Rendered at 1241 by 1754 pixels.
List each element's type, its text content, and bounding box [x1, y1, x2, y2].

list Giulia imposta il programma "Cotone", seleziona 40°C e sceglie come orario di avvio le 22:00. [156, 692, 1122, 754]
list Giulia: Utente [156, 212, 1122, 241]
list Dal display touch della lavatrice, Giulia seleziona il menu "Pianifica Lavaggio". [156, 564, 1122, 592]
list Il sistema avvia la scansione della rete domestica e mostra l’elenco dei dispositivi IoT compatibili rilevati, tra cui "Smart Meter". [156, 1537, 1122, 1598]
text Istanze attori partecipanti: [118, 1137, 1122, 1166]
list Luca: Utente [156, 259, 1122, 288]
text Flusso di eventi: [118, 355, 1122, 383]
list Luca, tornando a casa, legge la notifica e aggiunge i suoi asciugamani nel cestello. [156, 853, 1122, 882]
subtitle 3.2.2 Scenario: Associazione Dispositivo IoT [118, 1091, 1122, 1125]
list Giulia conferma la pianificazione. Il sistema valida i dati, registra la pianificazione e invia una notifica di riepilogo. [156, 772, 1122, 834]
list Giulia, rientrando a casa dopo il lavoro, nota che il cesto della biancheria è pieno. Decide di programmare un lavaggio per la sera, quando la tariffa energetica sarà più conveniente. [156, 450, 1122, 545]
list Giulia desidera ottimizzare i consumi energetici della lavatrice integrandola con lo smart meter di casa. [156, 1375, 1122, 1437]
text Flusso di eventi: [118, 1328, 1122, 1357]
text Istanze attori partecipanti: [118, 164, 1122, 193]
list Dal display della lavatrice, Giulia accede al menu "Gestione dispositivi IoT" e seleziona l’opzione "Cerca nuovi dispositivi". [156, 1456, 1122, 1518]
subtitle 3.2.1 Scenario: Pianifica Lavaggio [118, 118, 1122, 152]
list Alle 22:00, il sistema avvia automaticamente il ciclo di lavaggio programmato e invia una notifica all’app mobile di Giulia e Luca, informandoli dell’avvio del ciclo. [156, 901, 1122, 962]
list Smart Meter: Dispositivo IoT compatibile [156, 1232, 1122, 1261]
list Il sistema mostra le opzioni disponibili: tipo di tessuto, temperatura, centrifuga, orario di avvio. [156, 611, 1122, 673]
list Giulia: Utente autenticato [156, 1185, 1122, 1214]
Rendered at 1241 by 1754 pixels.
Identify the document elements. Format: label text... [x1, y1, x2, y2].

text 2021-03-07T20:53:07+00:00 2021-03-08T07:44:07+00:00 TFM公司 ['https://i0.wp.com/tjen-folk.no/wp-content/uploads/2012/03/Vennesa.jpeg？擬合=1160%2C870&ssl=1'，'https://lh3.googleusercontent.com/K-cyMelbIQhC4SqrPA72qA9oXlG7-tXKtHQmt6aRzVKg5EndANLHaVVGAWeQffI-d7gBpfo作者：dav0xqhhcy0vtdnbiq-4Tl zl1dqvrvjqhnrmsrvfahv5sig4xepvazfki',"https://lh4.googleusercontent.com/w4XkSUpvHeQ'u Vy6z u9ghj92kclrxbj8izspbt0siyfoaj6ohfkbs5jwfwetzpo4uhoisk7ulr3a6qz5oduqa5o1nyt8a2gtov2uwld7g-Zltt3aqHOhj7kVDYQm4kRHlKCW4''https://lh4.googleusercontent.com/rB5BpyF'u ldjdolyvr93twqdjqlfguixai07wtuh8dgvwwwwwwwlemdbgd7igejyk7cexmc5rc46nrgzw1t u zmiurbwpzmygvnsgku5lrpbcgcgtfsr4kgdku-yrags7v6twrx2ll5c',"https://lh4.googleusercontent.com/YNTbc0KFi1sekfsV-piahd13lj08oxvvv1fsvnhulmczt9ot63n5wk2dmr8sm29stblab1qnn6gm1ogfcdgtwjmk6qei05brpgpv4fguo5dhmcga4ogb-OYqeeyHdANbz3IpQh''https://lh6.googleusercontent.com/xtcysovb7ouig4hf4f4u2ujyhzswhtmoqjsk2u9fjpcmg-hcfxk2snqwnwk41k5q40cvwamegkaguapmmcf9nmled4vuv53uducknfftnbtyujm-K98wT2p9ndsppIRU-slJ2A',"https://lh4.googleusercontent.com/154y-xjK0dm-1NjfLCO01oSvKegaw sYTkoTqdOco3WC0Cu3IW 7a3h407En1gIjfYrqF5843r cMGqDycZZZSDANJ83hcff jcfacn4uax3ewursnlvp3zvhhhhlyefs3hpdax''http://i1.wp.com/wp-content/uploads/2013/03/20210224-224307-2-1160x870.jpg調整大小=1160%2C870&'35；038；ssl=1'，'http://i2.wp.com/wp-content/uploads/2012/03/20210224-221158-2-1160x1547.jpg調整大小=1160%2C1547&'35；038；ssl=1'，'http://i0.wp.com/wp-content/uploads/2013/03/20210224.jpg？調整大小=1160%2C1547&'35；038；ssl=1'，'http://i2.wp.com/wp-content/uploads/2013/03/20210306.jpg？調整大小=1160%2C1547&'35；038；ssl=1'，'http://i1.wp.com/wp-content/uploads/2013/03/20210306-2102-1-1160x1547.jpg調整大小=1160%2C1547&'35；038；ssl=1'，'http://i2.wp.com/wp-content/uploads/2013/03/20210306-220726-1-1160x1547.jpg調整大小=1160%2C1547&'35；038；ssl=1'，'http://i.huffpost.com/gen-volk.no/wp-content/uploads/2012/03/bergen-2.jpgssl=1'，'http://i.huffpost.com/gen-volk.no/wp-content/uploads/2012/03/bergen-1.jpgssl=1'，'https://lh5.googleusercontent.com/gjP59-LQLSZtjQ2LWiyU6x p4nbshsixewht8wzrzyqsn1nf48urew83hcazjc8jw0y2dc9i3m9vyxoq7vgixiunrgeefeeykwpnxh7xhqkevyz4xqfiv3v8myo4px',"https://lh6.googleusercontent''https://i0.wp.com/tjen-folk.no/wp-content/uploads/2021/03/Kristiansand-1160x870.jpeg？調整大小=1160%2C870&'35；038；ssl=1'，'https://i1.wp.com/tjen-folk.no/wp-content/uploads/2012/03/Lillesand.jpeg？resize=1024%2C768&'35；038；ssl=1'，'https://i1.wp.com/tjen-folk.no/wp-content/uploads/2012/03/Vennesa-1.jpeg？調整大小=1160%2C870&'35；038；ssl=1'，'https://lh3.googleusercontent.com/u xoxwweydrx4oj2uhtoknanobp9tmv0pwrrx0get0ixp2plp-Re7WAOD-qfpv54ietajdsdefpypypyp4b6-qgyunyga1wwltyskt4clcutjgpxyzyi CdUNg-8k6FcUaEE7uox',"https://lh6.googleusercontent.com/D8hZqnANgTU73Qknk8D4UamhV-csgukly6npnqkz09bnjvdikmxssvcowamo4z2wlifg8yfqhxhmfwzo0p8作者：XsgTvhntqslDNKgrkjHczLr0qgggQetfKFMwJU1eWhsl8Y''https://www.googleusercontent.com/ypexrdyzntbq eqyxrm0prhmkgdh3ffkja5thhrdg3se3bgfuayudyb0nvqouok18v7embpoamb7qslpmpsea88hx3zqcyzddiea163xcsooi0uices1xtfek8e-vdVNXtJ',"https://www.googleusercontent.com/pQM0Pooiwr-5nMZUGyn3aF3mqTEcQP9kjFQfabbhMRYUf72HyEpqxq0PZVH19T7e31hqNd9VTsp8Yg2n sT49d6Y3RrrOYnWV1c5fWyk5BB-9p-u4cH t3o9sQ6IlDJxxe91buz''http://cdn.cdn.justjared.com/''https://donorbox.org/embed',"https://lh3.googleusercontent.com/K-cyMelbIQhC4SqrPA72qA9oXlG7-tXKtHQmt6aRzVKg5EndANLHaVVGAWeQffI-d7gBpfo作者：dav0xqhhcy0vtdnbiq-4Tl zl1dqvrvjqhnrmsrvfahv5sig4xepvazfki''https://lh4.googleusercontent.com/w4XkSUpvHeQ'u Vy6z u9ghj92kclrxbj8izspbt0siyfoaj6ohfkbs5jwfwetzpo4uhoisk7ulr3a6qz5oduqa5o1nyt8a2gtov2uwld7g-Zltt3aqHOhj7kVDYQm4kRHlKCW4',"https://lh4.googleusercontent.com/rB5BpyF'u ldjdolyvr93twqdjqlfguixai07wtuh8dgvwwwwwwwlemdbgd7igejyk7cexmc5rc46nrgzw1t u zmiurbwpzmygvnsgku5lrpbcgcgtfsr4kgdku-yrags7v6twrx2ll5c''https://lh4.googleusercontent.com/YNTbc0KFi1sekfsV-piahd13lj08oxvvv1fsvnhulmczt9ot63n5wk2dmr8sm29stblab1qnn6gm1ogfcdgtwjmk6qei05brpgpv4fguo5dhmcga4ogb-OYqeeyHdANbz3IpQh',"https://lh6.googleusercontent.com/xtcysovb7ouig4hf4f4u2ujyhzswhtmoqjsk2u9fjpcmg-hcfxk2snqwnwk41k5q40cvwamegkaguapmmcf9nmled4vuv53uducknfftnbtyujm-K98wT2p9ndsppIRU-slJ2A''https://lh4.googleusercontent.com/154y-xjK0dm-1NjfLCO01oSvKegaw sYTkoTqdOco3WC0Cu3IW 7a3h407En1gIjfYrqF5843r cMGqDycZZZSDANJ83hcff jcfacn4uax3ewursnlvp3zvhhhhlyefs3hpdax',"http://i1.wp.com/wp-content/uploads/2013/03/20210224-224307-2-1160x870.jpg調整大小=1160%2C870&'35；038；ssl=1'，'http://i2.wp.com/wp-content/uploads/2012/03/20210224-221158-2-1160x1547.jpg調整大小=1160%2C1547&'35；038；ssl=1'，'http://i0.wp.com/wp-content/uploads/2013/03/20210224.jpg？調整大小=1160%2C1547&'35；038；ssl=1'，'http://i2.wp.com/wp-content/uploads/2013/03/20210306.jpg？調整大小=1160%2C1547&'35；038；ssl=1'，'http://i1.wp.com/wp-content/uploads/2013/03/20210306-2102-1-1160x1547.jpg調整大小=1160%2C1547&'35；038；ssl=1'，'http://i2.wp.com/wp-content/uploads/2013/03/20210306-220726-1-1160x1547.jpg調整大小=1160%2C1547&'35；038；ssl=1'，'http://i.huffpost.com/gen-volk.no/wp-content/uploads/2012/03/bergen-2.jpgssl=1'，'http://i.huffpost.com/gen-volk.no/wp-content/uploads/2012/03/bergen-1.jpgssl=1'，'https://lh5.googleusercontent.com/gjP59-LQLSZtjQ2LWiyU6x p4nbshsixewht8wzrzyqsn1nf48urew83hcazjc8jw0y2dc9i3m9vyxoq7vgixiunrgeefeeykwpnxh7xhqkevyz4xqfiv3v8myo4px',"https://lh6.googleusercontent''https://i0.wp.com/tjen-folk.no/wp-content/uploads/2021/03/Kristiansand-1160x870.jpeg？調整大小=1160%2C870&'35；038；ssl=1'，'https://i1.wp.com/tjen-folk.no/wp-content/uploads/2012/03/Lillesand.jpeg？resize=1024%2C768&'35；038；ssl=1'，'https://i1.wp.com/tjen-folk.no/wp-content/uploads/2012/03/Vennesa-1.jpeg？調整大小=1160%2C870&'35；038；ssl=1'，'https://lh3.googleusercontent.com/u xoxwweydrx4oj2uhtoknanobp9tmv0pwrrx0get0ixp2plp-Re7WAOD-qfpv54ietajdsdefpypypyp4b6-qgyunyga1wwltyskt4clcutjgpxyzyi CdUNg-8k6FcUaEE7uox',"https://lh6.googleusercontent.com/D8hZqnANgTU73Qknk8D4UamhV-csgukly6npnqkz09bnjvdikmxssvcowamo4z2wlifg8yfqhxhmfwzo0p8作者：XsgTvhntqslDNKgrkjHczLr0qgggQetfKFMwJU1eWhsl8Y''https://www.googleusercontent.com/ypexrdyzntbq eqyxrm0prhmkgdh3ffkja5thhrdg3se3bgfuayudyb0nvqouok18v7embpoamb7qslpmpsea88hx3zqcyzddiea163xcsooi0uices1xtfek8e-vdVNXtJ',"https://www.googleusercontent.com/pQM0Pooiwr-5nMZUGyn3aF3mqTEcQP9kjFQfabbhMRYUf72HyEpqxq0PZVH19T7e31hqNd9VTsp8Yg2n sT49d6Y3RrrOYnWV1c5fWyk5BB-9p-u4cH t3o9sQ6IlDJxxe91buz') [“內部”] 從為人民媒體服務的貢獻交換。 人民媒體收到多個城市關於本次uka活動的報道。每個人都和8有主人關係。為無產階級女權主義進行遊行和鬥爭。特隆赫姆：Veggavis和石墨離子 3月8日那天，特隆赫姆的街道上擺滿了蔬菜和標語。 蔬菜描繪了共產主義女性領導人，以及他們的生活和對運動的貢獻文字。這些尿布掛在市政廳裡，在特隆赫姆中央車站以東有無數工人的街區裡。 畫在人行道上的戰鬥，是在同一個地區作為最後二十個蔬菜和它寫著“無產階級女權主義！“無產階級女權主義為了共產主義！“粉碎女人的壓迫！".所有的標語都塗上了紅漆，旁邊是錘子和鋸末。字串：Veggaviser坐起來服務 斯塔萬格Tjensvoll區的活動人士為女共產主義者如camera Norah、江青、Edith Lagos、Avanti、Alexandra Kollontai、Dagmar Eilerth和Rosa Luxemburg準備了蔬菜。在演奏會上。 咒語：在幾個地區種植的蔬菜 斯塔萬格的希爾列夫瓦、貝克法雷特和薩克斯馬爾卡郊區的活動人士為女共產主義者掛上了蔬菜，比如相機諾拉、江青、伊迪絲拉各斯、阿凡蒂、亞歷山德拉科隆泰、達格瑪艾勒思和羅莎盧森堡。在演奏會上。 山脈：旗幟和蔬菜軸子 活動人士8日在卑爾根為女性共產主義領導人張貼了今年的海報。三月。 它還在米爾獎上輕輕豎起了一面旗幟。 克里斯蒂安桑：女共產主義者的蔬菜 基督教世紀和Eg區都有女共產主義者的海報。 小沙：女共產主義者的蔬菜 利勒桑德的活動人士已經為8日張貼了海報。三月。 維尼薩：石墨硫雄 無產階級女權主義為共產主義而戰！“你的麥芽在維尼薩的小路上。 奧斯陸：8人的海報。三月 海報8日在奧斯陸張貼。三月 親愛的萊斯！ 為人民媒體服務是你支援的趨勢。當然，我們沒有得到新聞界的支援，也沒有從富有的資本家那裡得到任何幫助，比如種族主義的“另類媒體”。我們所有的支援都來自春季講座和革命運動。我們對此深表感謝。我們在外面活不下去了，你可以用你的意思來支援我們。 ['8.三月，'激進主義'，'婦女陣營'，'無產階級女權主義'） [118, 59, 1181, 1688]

━━━━━━━━━━━━━━━━

**REQUIREMENT**. Copy out verbatim the lines of the rows from the very first line through the line containing "List each element's", including both of those lines.

**FULL SOLUTION**.
Rendered at 1241 by 1754 pixels.
List each element's type, its text content, and bounding box [x1, y1, x2, y2].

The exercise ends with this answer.